*** Page text Section Begins ***

There is no country outside of the USA, Europe, and Japan that have been allowed to fully serve themselves because the trilateral nations depend on their grip on the wealth of others. When socialists like Nyerere in Tanzania try to make sure their people are fed and literate, agitators dangle the more advanced forms of wealth in front of the people on top to corrupt this path.
BTW this is what those people protesting the WTO and World Bank are upset about, in case you believed the reports that they were just insane rabble rousers.
What is the reason I refute any attempt to diminish Brazil due to its backwardness. We never were able to enjoy time of development based in our actual needs.
We became independent without war (Portugal was actually too weak at that time to wage one), but Our King was the Heir to Portugals throne. Also, there were pressure from England, the top dog at that time, to reverse the situation unless Brazil assumed all debts of Portugal (because Brazil was the only real hope of paying them anyway).
Well, since it was not smart to try and face England (we had too weak of an army, and it was our most important economical partner), we were born in debt already.
It took us long to pay, only to see it grows again in the policy of industrialization. But this one was useful and necessary to make brazil a modern nation, and we managed to pay it quickly, thanks to exportations to the allied nations in the WWII;
Thus in the 50s and 60s, life here was very nice. Probably better than in Europe at that time, as we have to this day many cities of European emigrants (Specially Italian and German).
But them came the military government, and it was disastrous in economy, creating the huge debt we endure up until this days.
Maybe when we manage to live without debt for at least two generations, we can finally turn into a modern nation.
Originally posted by Sultan Bhargash
4. Brazil is the legendary over-bureacratized nation, full of red-tape, endless redundancy of agencies and agents, and the inevitable corruption that comes to balance that problem. Hopefully a "sea-change" government like Lula's can counteract this a bit but Brazil has had many such twists and turns and it seems to get mired deeper in certain kinds of trouble no matter what. This may not be the best course but it is still better than a military dictatorship which they suffered under for decades.
Military government is to blame again. Its them that developed this culture of ultra bureaucracy. Its beginning to get better now, but we still have plenty to work on that.
Originally posted by Sultan Bhargash
Everybody I know who has worked in Brazil and really loves the Brazilian people are cheering Lula's election. Cardozo was not getting the job done. One thing about Lula - he will put Brazil's interests above those of the USA or any other nation, something every sane citizen of every country would demand of their leader.
This is not necessarily true. There are a few groups on the labor party that didnt follow Lulas lead into tempering the rhetoric to the middle. They were quiet during the elections, as they knew that their unreasonableness would hurt his chances.
No one doubts that Lulas intentions are the better for our nation, and few doubts that he is honest. But many fears that his lack of formal education and the pressure from his radical bases will turn him into a president that is more corporative than actually effective in a general and national sense.
If this turns to be true, His government will fall in inefficiency. We just hope that he achieved enough sophistication to know the difference between what is really good for Brazil and what is good just under an out-dated perspective of communism inspiration.
Anyway, I just hopes that, in the next four years, he can convince me to re-elect him and be proud about it.

*** Page text Section Ends ***
*** Data under study Section Begins ***

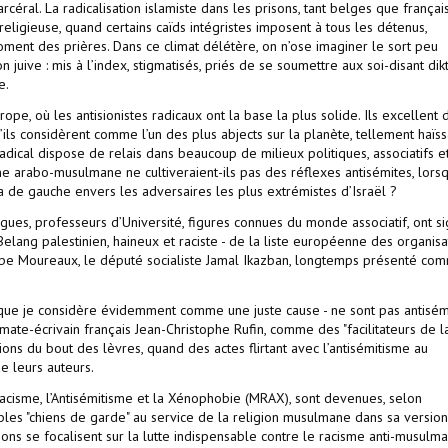
céral. La radicalisation islamiste dans les prisons, tant belges que françai
e religieuse, quand certains caïds intégristes imposent à tous les détenus,
oment des prières. Dans ce climat délétère, on n’ose imaginer le sort peu
 juive : mis à l’index, stigmatisés, priés de se soumettre aux soi-disant dik
e.
urope, où les antisionistes radicaux ont la base la plus solide. Ils excellent 
’ils considèrent comme l’un des plus abjects sur la planète, tellement haïs
 radical dispose de relais dans beaucoup de milieux politiques, associatifs e
ne arabo-musulmane ne cultiveraient-ils pas des réflexes antisémites, lorsq
ia de gauche envers les adversaires les plus extrémistes d’Israël ?
ogues, professeurs d’Université, figures connues du monde associatif, ont s
elang palestinien, haineux et raciste - de la liste européenne des organisa
lippe Moureaux, le député socialiste Jamal Ikazban, longtemps présenté co
 - que je considère évidemment comme une juste cause - ne sont pas antisém
ate-écrivain français Jean-Christophe Rufin, comme des "facilitateurs de l
ons du bout des lèvres, quand des actes flirtant avec l’antisémitisme au
de leurs auteurs.
cisme, l’Antisémitisme et la Xénophobie (MRAX), sont devenues, selon
tables "chiens de garde" au service de la religion musulmane dans sa version
ions se focalisent sur la lutte indispensable contre le racisme anti-musulma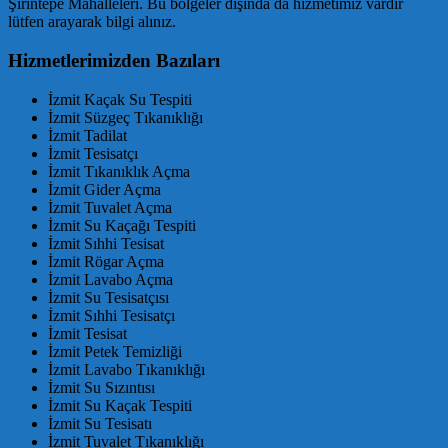
Şirintepe Mahalleleri. Bu bölgeler dışında da hizmetimiz vardır
lütfen arayarak bilgi alınız.
Hizmetlerimizden Bazıları
İzmit Kaçak Su Tespiti
İzmit Süzgeç Tıkanıklığı
İzmit Tadilat
İzmit Tesisatçı
İzmit Tıkanıklık Açma
İzmit Gider Açma
İzmit Tuvalet Açma
İzmit Su Kaçağı Tespiti
İzmit Sıhhi Tesisat
İzmit Rögar Açma
İzmit Lavabo Açma
İzmit Su Tesisatçısı
İzmit Sıhhi Tesisatçı
İzmit Tesisat
İzmit Petek Temizliği
İzmit Lavabo Tıkanıklığı
İzmit Su Sızıntısı
İzmit Su Kaçak Tespiti
İzmit Su Tesisatı
İzmit Tuvalet Tıkanıklığı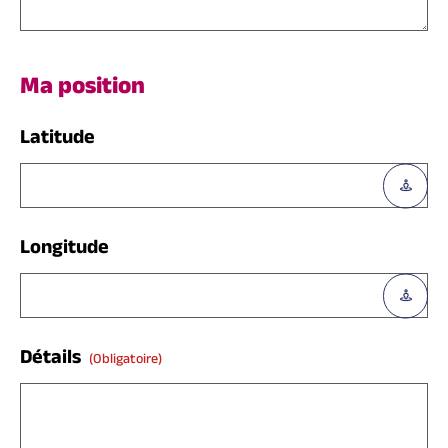
Ma position
Latitude
Longitude
Détails
(obligatoire)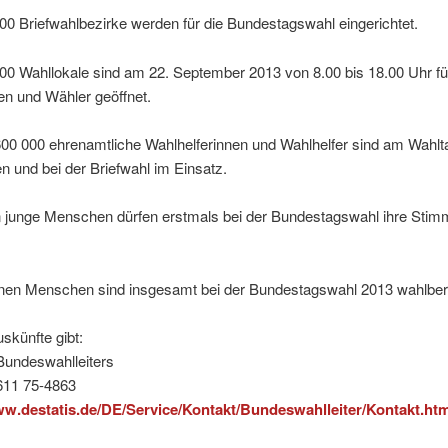
0 Briefwahlbezirke werden für die Bundestagswahl eingerichtet.
0 Wahllokale sind am 22. September 2013 von 8.00 bis 18.00 Uhr fü
en und Wähler geöffnet.
00 000 ehrenamtliche Wahlhelferinnen und Wahlhelfer sind am Wahlt
n und bei der Briefwahl im Einsatz.
en junge Menschen dürfen erstmals bei der Bundestagswahl ihre Sti
ionen Menschen sind insgesamt bei der Bundestagswahl 2013 wahlbere
skünfte gibt:
Bundeswahlleiters
0611 75-4863
ww.destatis.de/DE/Service/Kontakt/Bundeswahlleiter/Kontakt.htm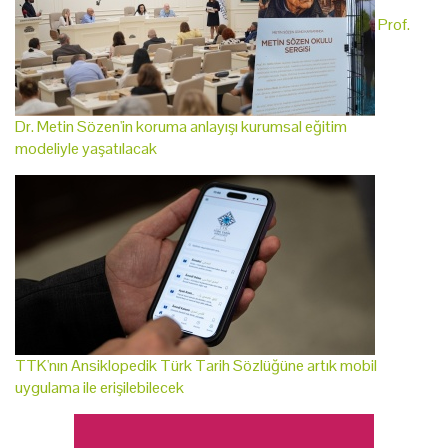
Prof.
Dr. Metin Sözen'in koruma anlayışı kurumsal eğitim
modeliyle yaşatılacak
TTK'nın Ansiklopedik Türk Tarih Sözlüğüne artık mobil
uygulama ile erişilebilecek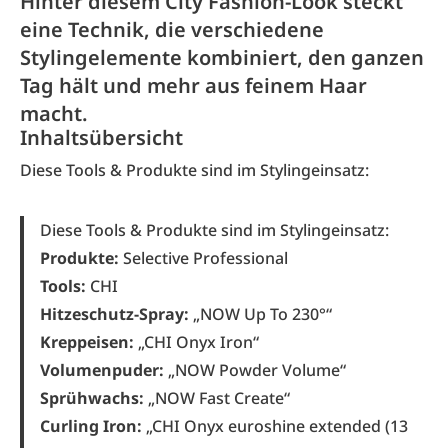
Hinter diesem City Fashion-Look steckt
eine Technik, die verschiedene
Stylingelemente kombiniert, den ganzen
Tag hält und mehr aus feinem Haar
macht.
Inhaltsübersicht
Diese Tools & Produkte sind im Stylingeinsatz:
Diese Tools & Produkte sind im Stylingeinsatz:
Produkte:
Selective Professional
Tools:
CHI
Hitzeschutz-Spray:
„NOW Up To 230°“
Kreppeisen:
„CHI Onyx Iron“
Volumenpuder:
„NOW Powder Volume“
Sprühwachs:
„NOW Fast Create“
Curling Iron:
„CHI Onyx euroshine extended (13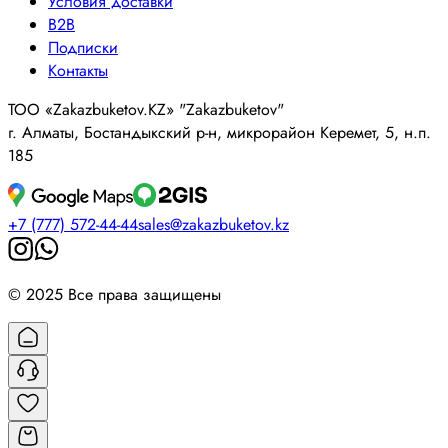
Условия доставки
B2B
Подписки
Контакты
ТОО «Zakazbuketov.KZ» "Zakazbuketov"
г. Алматы, Бостандыкский р-н, микрорайон Керемет, 5, н.п.
185
+7 (777) 572-44-44
sales@zakazbuketov.kz
© 2025 Все права защищены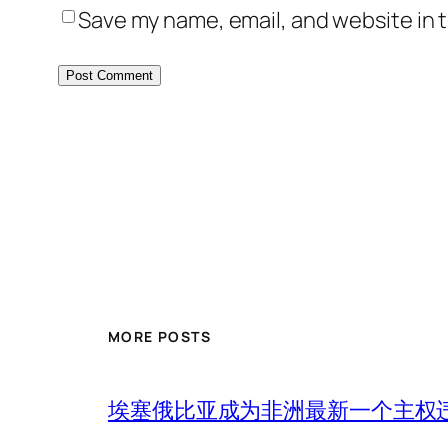
Save my name, email, and website in t
MORE POSTS
埃塞俄比亚成为非洲最新一个主权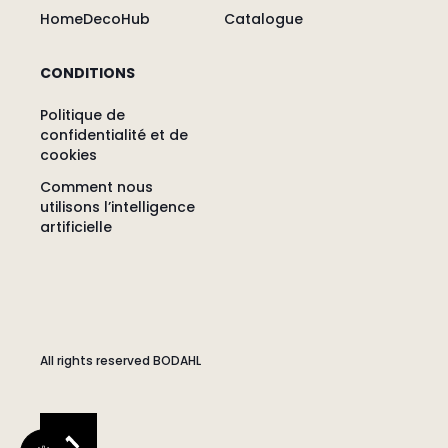
HomeDecoHub
Catalogue
CONDITIONS
Politique de
confidentialité et de
cookies
Comment nous
utilisons l’intelligence
artificielle
All rights reserved BODAHL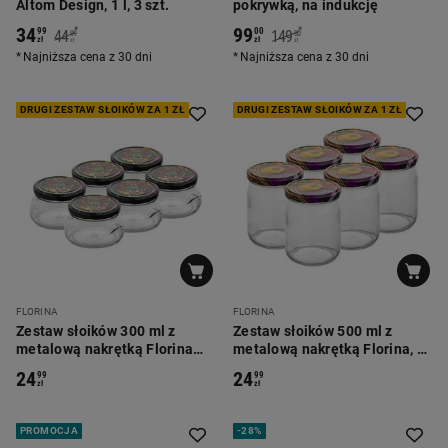
Altom Design, 1 l, 3 szt.
pokrywką, na indukcję
34
99
*
*
99
00
44
149
99
00
zł
zł
zł
zł
Najniższa cena z 30 dni
Najniższa cena z 30 dni
DRUGI ZESTAW SŁOIKÓW ZA 1 ZŁ
DRUGI ZESTAW SŁOIKÓW ZA 1 ZŁ
FLORINA
FLORINA
Zestaw słoików 300 ml z
Zestaw słoików 500 ml z
metalową nakrętką Florina
metalową nakrętką Florina, 6
Ala, 6 szt.
szt.
24
24
99
99
zł
zł
PROMOCJA
-
28%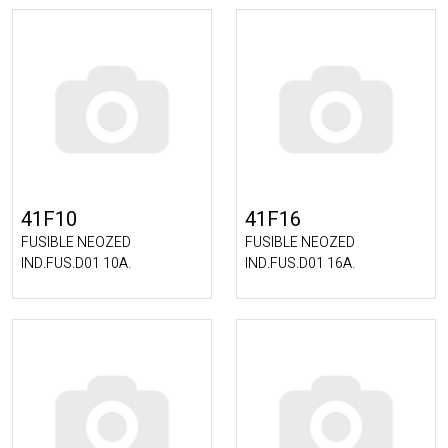
41F10
41F16
FUSIBLE NEOZED
FUSIBLE NEOZED
IND.FUS.D01 10A.
IND.FUS.D01 16A.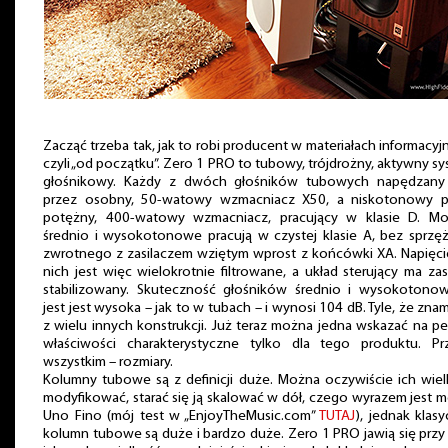
Zacząć trzeba tak, jak to robi producent w materiałach informacyj
czyli „od początku”. Zero 1 PRO to tubowy, trójdrożny, aktywny s
głośnikowy. Każdy z dwóch głośników tubowych napędzany 
przez osobny, 50-watowy wzmacniacz X50, a niskotonowy p
potężny, 400-watowy wzmacniacz, pracujący w klasie D. Mo
średnio i wysokotonowe pracują w czystej klasie A, bez sprzę
zwrotnego z zasilaczem wziętym wprost z końcówki XA. Napięci
nich jest więc wielokrotnie filtrowane, a układ sterujący ma zas
stabilizowany. Skuteczność głośników średnio i wysokotono
jest jest wysoka – jak to w tubach – i wynosi 104 dB. Tyle, że zna
z wielu innych konstrukcji. Już teraz można jedna wskazać na 
właściwości charakterystyczne tylko dla tego produktu. Pr
wszystkim – rozmiary.
Kolumny tubowe są z definicji duże. Można oczywiście ich wie
modyfikować, starać się ją skalować w dół, czego wyrazem jest 
Uno Fino (mój test w „EnjoyTheMusic.com”
TUTAJ
), jednak klas
kolumn tubowe są duże i bardzo duże. Zero 1 PRO jawią się przy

*** Data under study Section Ends ***

### Exercise requirements
1. In the discussion about Brazil, who does the writer say developed the culture of ultra bureaucracy?
2. Return the part of the discussion about Brazil between "But them came" and "a modern nation.", inclusive, copied word for word.
The data can be left aside.

### Your responses
1. The military government.

2.
But them came the military government, and it was disastrous in economy, creating the huge debt we endure up until this days.
Maybe when we manage to live without debt for at least two generations, we can finally turn into a modern nation.